大日向や小川楓、井上はいわゆるカースト上位風の面々だし、蔵並は特待生という立場なのに、訳の分からないことを言い出す誠に付き合ってくれる。冷たくされたり、距離を取られてもおかしくないはずが、6人はそうはせずに誠に努めて優しく接する。

大日向は気がつけば誠と呼んでくれるようになり、蔵並は一同代表で「誠は友だちだ」と(きっと)答えてくれていて、小川楓は「誰が佐田くんが笑顔の写真を撮れるか競っている」(誠が気がかりだからみんなにそう提案した?)と明かしてくれる。

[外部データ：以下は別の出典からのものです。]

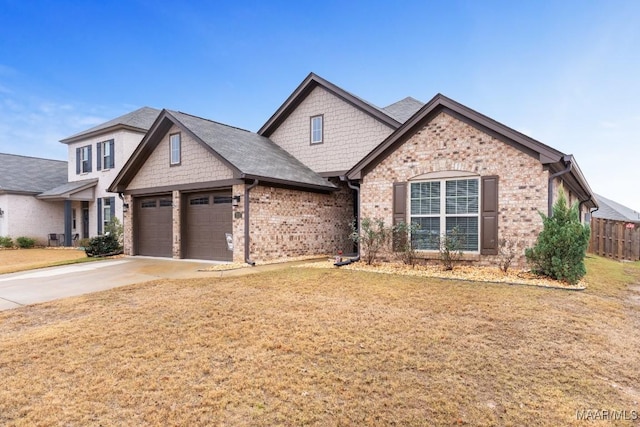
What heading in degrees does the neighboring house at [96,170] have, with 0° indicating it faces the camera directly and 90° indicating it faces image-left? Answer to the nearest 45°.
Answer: approximately 45°

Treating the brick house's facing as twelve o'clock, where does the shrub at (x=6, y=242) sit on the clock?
The shrub is roughly at 2 o'clock from the brick house.

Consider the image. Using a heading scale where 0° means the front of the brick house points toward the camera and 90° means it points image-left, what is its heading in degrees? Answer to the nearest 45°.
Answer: approximately 45°

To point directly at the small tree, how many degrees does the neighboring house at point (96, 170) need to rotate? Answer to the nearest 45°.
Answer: approximately 90° to its left

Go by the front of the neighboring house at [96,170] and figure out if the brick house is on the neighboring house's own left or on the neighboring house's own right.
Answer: on the neighboring house's own left

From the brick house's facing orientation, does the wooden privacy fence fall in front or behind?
behind

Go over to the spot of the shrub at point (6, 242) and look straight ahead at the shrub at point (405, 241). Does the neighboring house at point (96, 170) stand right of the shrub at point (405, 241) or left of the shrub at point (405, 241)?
left

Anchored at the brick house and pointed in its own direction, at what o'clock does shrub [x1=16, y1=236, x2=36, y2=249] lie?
The shrub is roughly at 2 o'clock from the brick house.
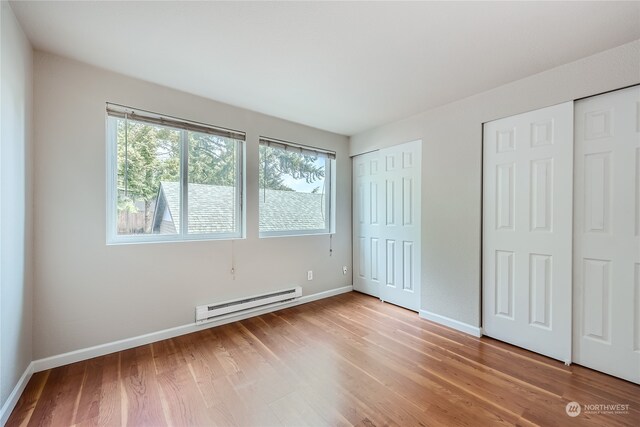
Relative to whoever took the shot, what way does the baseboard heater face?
facing the viewer and to the right of the viewer

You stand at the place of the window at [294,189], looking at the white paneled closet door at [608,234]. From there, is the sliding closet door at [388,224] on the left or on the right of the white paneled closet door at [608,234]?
left

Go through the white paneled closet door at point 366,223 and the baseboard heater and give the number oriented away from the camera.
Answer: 0

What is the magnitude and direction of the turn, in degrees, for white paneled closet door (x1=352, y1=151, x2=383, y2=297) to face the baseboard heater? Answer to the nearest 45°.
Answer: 0° — it already faces it

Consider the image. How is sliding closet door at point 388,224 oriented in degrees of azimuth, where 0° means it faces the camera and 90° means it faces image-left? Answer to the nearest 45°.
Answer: approximately 45°

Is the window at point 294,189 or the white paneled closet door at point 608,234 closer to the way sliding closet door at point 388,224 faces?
the window

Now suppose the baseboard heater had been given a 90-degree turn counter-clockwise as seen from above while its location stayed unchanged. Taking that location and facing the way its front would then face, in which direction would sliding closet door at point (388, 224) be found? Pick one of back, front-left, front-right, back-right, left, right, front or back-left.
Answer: front-right

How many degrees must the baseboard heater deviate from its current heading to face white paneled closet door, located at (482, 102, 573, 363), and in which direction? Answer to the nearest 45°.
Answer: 0° — it already faces it

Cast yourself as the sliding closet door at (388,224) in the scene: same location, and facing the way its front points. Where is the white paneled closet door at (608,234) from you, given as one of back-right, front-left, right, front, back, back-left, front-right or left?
left

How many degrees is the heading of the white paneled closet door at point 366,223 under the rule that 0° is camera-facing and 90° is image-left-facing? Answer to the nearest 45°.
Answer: approximately 45°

そんな宝の地図のような経験をしても、誠は閉じている。警官とのやりとりや墓地で食べたピザ、日野で見た夕暮れなんかの思い出話をしようとするのではなくて、何日も家にこもって独りでPCに向かっている。

本当は小走りで登校して、みんなに会いたいんじゃないか。なぜ誠はそうしないのか。

ラストシーン、誠は小川楓とのやり取りを振り返りながら「僕は自分の知らないところで何かが起こってるのだけがうれしいんだ。それでずっと一人でも平気なんだ」と書いている。中盤、一緒に溺れてやろうと思ってるという蔵並に対しても「僕は物心ついてこの方ずっと溺れているみたいなもんだ。正確には、泳ぎながら溺れてるんだ」という。

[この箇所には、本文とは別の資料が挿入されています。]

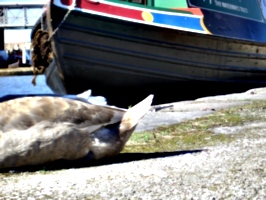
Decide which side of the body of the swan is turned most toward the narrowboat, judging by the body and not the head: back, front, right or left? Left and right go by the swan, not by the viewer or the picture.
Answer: right

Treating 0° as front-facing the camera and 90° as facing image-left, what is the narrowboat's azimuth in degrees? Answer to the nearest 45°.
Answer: approximately 45°

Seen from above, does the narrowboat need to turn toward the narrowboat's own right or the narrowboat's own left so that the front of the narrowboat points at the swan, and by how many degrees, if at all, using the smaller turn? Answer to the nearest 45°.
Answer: approximately 45° to the narrowboat's own left

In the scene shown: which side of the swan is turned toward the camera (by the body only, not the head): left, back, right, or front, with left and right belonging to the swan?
left
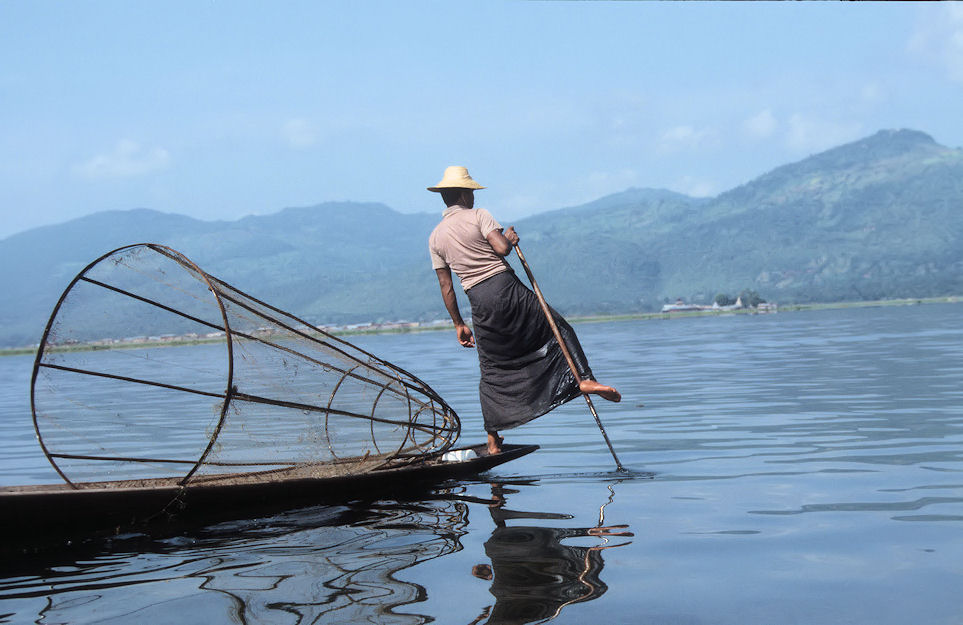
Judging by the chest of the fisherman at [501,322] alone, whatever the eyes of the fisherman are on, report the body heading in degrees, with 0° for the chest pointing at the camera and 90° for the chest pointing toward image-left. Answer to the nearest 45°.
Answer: approximately 225°

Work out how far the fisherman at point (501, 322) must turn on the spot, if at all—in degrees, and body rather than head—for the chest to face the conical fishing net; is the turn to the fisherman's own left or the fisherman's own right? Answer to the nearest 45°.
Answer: approximately 135° to the fisherman's own left
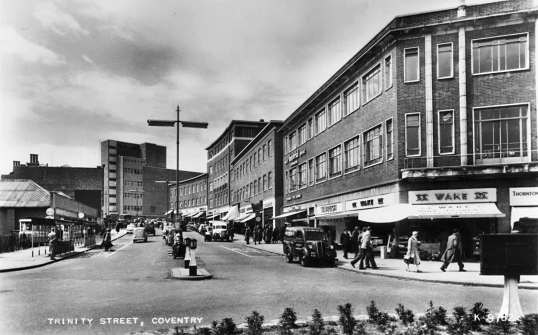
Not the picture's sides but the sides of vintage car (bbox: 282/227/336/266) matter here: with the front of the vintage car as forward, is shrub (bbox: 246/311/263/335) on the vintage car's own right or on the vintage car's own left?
on the vintage car's own right

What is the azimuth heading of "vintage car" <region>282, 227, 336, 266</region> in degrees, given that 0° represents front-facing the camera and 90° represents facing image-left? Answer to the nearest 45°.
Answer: approximately 315°

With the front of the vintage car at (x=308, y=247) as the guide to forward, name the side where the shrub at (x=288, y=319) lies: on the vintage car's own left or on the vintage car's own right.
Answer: on the vintage car's own right

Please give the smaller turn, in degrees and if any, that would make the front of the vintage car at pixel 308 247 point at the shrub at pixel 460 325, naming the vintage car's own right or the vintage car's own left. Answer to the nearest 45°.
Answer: approximately 45° to the vintage car's own right

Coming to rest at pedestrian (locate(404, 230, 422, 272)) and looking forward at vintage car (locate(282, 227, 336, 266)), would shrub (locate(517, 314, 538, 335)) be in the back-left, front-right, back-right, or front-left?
back-left

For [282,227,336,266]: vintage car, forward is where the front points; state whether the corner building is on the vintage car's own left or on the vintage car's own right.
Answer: on the vintage car's own left

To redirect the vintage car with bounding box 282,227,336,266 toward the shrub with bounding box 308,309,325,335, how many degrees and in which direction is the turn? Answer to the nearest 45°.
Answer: approximately 45° to its right

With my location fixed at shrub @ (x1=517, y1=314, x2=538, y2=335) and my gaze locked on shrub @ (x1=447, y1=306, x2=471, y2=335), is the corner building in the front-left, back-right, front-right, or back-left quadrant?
back-right
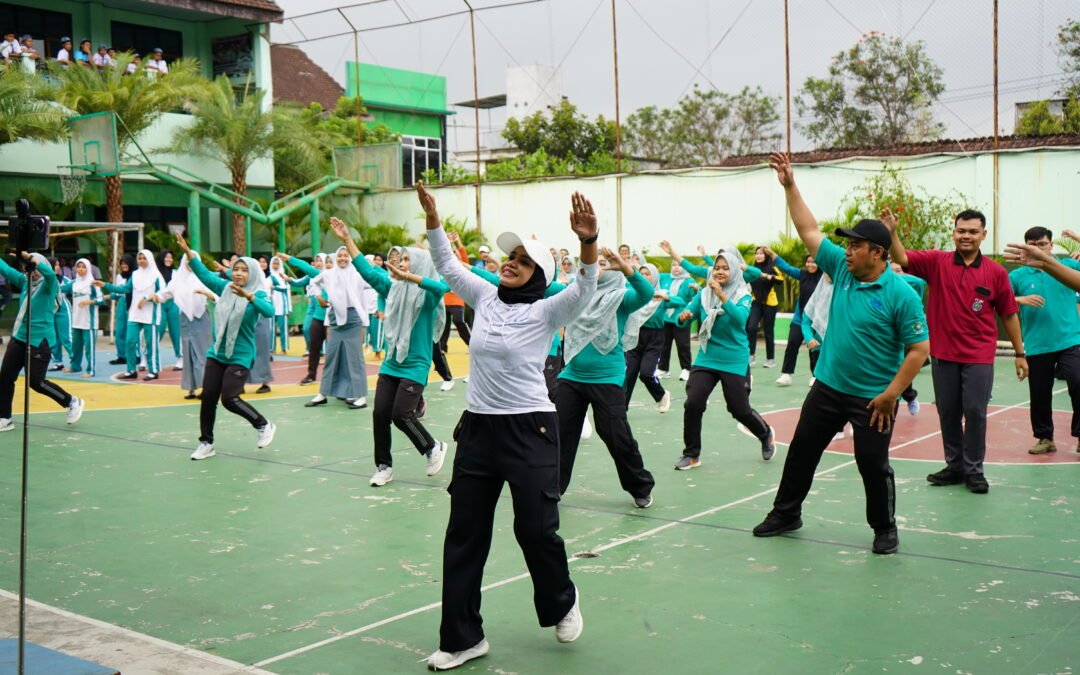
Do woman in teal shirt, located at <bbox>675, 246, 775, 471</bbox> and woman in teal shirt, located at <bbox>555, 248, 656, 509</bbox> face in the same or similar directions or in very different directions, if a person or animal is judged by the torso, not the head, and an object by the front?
same or similar directions

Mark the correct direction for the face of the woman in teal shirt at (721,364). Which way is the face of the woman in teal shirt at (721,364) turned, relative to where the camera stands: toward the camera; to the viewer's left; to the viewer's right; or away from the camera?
toward the camera

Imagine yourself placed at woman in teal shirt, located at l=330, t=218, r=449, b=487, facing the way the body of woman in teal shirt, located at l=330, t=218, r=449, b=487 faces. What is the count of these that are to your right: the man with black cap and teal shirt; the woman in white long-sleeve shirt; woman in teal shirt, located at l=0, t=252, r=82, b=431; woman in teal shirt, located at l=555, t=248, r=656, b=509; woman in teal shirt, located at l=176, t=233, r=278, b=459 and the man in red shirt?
2

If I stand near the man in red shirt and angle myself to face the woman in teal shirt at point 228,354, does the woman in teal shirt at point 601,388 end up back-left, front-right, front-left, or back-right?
front-left

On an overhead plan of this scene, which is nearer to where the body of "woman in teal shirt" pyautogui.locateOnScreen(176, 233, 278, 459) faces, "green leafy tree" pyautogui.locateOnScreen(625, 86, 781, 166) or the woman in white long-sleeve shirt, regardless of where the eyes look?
the woman in white long-sleeve shirt

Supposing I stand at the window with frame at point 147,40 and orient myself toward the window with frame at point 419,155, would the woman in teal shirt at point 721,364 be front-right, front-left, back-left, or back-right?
back-right

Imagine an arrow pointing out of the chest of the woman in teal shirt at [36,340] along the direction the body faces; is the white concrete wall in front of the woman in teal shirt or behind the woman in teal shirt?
behind

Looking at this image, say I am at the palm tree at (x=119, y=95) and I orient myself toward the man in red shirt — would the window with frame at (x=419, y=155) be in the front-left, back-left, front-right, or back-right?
back-left

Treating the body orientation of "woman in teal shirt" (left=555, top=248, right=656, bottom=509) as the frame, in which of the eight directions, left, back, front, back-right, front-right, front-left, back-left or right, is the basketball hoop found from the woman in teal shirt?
right

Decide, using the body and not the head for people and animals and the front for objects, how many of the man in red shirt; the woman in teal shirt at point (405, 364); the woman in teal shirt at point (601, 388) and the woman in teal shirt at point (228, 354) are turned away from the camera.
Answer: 0

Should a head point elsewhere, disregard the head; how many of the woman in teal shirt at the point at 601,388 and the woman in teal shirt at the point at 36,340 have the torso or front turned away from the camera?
0

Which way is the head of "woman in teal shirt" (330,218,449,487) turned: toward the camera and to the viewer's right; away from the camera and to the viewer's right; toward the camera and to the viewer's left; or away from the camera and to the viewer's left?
toward the camera and to the viewer's left

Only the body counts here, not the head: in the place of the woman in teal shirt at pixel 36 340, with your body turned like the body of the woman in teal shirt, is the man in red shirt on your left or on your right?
on your left

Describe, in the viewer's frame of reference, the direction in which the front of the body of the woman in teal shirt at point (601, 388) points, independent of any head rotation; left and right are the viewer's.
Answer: facing the viewer and to the left of the viewer

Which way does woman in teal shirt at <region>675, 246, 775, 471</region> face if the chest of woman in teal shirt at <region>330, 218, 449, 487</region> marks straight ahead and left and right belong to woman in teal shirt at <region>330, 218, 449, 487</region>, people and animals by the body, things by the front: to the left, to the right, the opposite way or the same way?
the same way

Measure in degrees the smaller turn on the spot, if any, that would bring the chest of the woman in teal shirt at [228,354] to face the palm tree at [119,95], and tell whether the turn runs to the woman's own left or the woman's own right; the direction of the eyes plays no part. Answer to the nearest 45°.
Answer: approximately 135° to the woman's own right

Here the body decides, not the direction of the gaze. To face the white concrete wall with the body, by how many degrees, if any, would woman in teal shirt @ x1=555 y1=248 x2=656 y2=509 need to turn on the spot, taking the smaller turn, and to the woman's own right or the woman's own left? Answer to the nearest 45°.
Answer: approximately 135° to the woman's own right

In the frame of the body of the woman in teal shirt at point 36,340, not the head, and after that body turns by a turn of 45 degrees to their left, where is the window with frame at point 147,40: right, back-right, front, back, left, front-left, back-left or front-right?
back
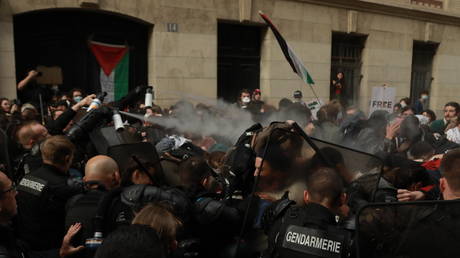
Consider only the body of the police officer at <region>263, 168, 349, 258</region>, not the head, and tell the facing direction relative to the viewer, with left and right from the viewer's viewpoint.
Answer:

このあたりのくだり、誠がなぜそう思うのか、何度読み返しても私にはよく理解できない。誠がこじらせている孤独ってなんなのか。自分が悍ましいと感じられるからと言って、あれだけの体験をしながら、あたたかく接してもらいながら閉じきってしまうものなのか。

1周目にはモニターに書き連ねられる出来事をただただ眩しく感じたはずが、読み返すほど、モニターの前に座る誠が「いま」どうしているのかが気にかかる。おじさんに伝えた「パソコン、“いま“も使っているよ」という言葉は、「僕はいまも独りだ」という宣言なんだろうか。ラストシーンの小川楓とのやり取りまで打ち込んだあと、誠はどうしているのだろう。

はじめは「これは実写化してほしい」なんて思いながら呑気に読んだのだけど、読み直してみて容易でないと気づく。映像化するならラストを、モニターの前の誠をどう表現するのか。いっそのこと割り切って、モニターの中だけの華やかな出来事だけ描くのか。

原作と見比べながらぜひ見てみたい。
まずはどうか芥川賞、受賞されますように。